1. An app would make many different forms of connection in different areas of the app. Eg: We make the API call to load the page, which shows a Terms and Conditions hyperlink. When clicked on it, it opens a web view which shows the Terms and conditions. Here we are making a REST API call to load the page and then loading a Webpage, which will form its new connection to the server even when the endpoints remain the same. In such cases having a centralised place like the Android’s recommended way of pinning would be the best. Since it will verify the same pin for any connection established to the domain by the app. However, when we use the hybrid approach, the code to verify the pin lives within a HostNameVerifier, which we will have to individually apply on any new connection established by the app.
2. When the certificate is rotated, older versions of the app will fall back to CT. The users who are accustomed to the shorter load time will see this increased load time, which is not an ideal experience for any user. However, once in the app, we can nudge them to update the app to the latest version with pins for new certificate.

Summary

• Certificate Transparency
  • Pro
    1. No extra handling is needed when the certificate is rotated, as some verification happens on the network.
  • Con
    1. Very slow when on an unstable internet connection
• Certificate pinning or public key pinning
  • Pro
    1. Faster than CT as all the checks are performed locally on the device.

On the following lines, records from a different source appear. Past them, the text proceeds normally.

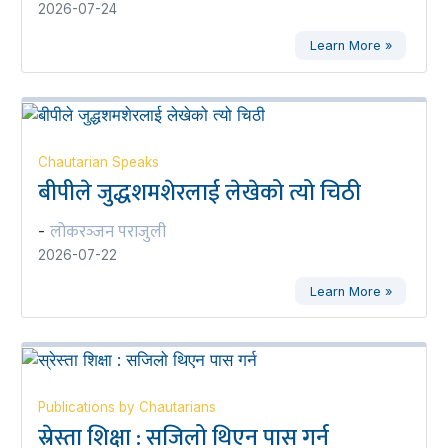
2026-07-24
Learn More »
Chautarian Speaks
बीपीले जुद्धशमशेरलाई लेखेको त्यो चिठी
लोकरञ्‍जन पराजुली
-
2026-07-22
Learn More »
Publications by Chautarians
स्रेस्ता शिक्षा : सजिलो थिएन पास गर्न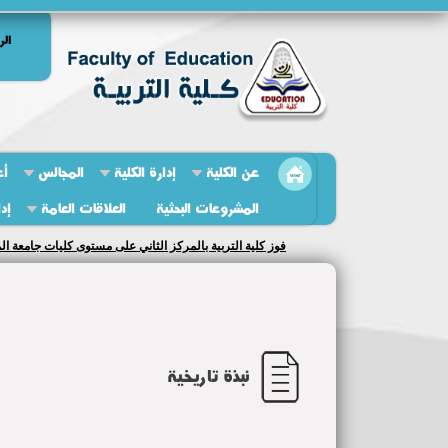
الر
عن الكلية
إدارة الكلية
المجالس
أع
المشروعات البحثية
العلاقات العامة
إد
فوز كلية التربية بالمركز الثاني على مستوى كليات جامعة المنوفية
نبذة تاريخية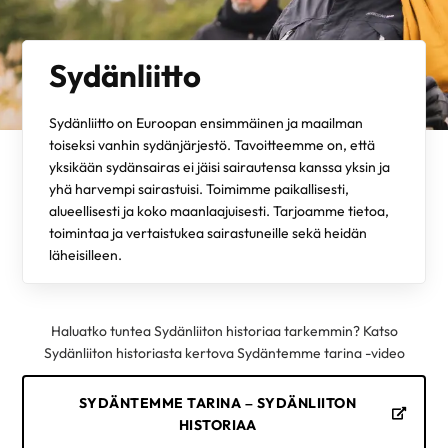
Sydänliitto
Sydänliitto on Euroopan ensimmäinen ja maailman
toiseksi vanhin sydänjärjestö. Tavoitteemme on, että
yksikään sydänsairas ei jäisi sairautensa kanssa yksin ja
yhä harvempi sairastuisi. Toimimme paikallisesti,
alueellisesti ja koko maanlaajuisesti. Tarjoamme tietoa,
toimintaa ja vertaistukea sairastuneille sekä heidän
läheisilleen.
Haluatko tuntea Sydänliiton historiaa tarkemmin? Katso
Sydänliiton historiasta kertova Sydäntemme tarina -video
SYDÄNTEMME TARINA – SYDÄNLIITON
HISTORIAA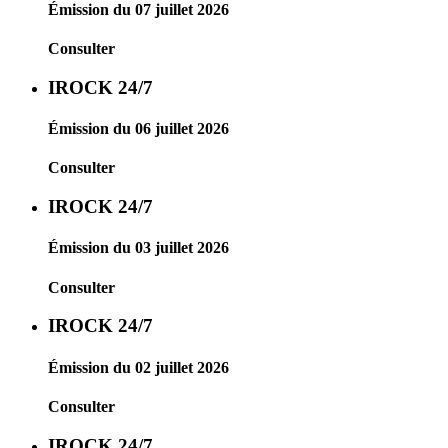
Émission du 07 juillet 2026
Consulter
IROCK 24/7
Émission du 06 juillet 2026
Consulter
IROCK 24/7
Émission du 03 juillet 2026
Consulter
IROCK 24/7
Émission du 02 juillet 2026
Consulter
IROCK 24/7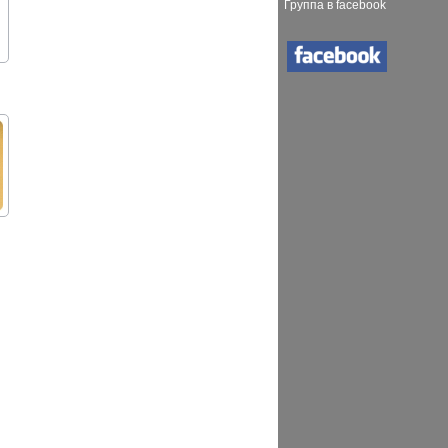
Группа в facebook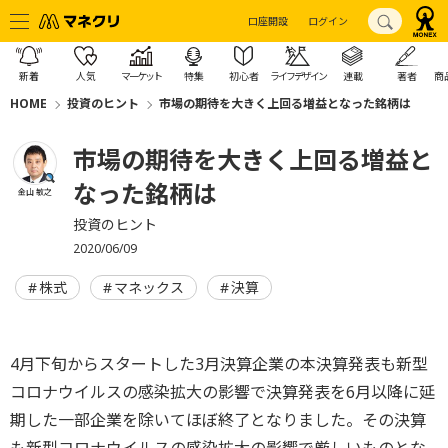
口座開設
ログイン
新着
人気
マーケット
特集
初心者
ライフデザイン
連載
著者
商
HOME
投資のヒント
市場の期待を大きく上回る増益となった銘柄は
市場の期待を大きく上回る増益と
なった銘柄は
金山 敏之
投資のヒント
2020/06/09
株式
マネックス
決算
4月下旬からスタートした3月決算企業の本決算発表も新型
コロナウイルスの感染拡大の影響で決算発表を6月以降に延
期した一部企業を除いてほぼ終了となりました。その決算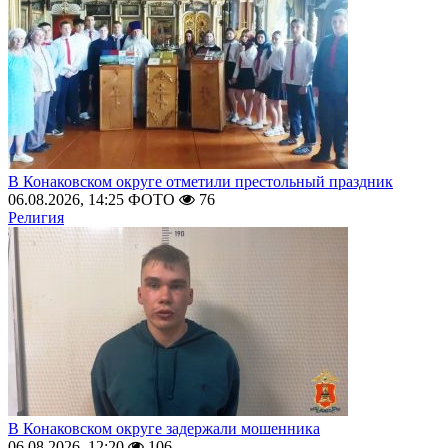
В Конаковском округе отметили престольный праздник
06.08.2026, 14:25
ФОТО
76
Религия
В Конаковском округе задержали мошенника
06.08.2026, 12:20
106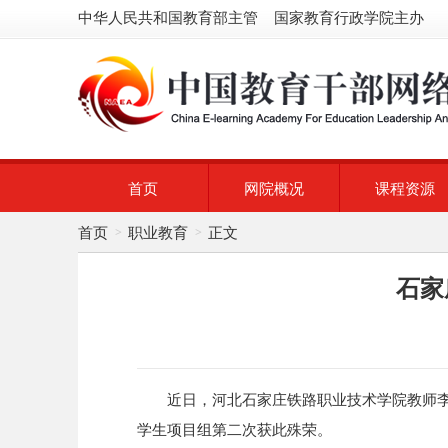
中华人民共和国教育部主管 国家教育行政学院主办
首页
网院概况
课程资源
首页
职业教育
正文
>
>
石家
近日，河北石家庄铁路职业技术学院教师李
学生项目组第二次获此殊荣。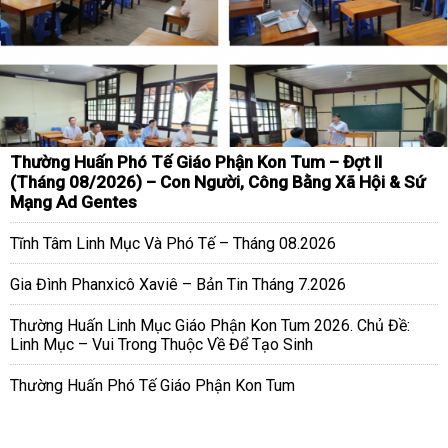
Thường Huấn Phó Tế Giáo Phận Kon Tum – Đợt II
(Tháng 08/2026) – Con Người, Công Bằng Xã Hội & Sứ
Mạng Ad Gentes
Tĩnh Tâm Linh Mục Và Phó Tế – Tháng 08.2026
Gia Đình Phanxicô Xaviê – Bản Tin Tháng 7.2026
Thường Huấn Linh Mục Giáo Phận Kon Tum 2026. Chủ Đề:
Linh Mục – Vui Trong Thuộc Về Để Tạo Sinh
Thường Huấn Phó Tế Giáo Phận Kon Tum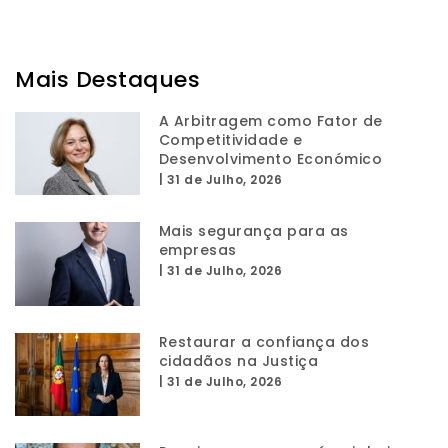
Mais Destaques
A Arbitragem como Fator de
Competitividade e
Desenvolvimento Económico
|
31 de Julho, 2026
Mais segurança para as
empresas
|
31 de Julho, 2026
Restaurar a confiança dos
cidadãos na Justiça
|
31 de Julho, 2026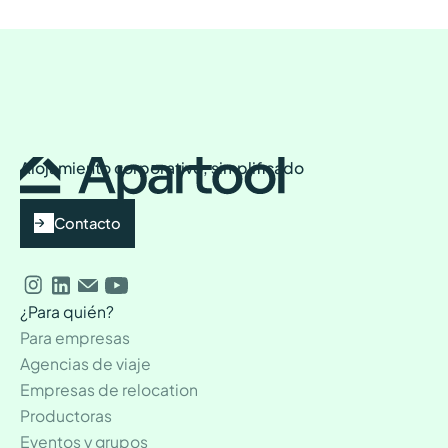
Alojamiento corporativo, simplificado
Contacto
¿Para quién?
Para empresas
Agencias de viaje
Empresas de relocation
Productoras
Eventos y grupos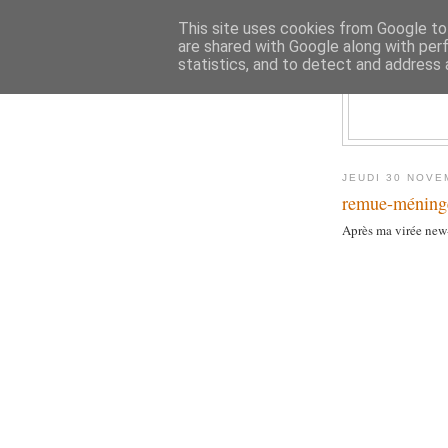
This site uses cookies from Google to 
are shared with Google along with per
statistics, and to detect and address 
JEUDI 30 NOVE
remue-méning
Après ma virée new-y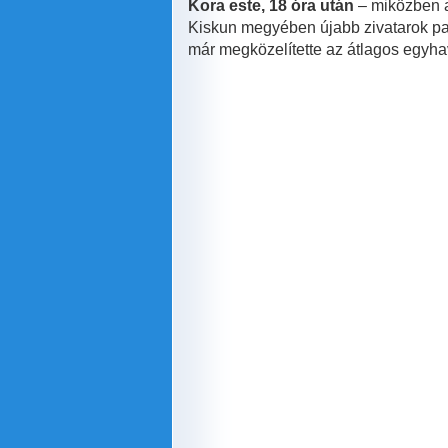
Kora este, 18 óra után
– miközben a
Kiskun megyében újabb zivatarok patt
már megközelítette az átlagos egyh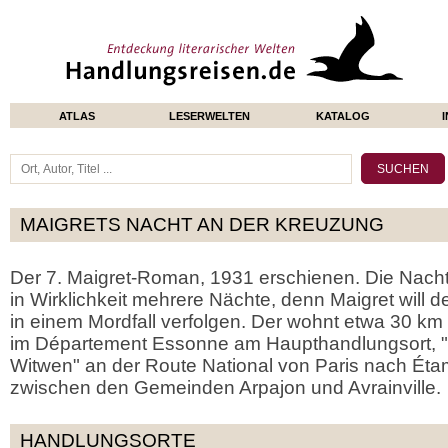
ATLAS
LESERWELTEN
KATALOG
MAIGRETS NACHT AN DER KREUZUNG
Der 7. Maigret-Roman, 1931 erschienen. Die Nach
in Wirklichkeit mehrere Nächte, denn Maigret will
in einem Mordfall verfolgen. Der wohnt etwa 30 km
im Département Essonne am Haupthandlungsort, "
Witwen" an der Route National von Paris nach Ét
zwischen den Gemeinden Arpajon und Avrainville.
HANDLUNGSORTE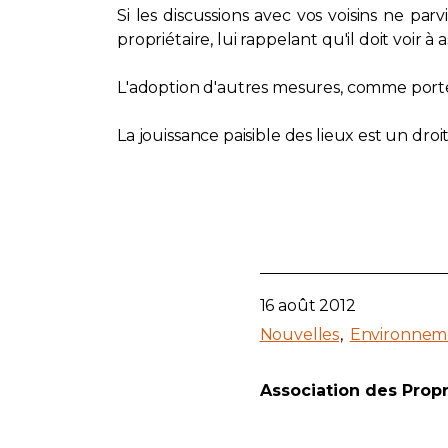
Si les discussions avec vos voisins ne pa
propriétaire, lui rappelant qu'il doit voir 
L'adoption d'autres mesures, comme porter 
La jouissance paisible des lieux est un droi
16 août 2012
Nouvelles
Environnem
Association des Prop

    2. Can be configured in one place and it will take effect across the app.
  • Con
    1. Very tricky to rotate the certificate. If not planned and executed properly We might lock some or all users out of the app forever.
• Hybrid Approach (Combination of pinning and CT)
  • Pro
    1. Speedy verification of pinned certificate
    2. Gets the flexibility of CT when certificates are rotated
  • Con
    1. Cannot be configured centrally in one place
    2. Takes time to establish the connection as pin verifications will fail and it will fall back to CT.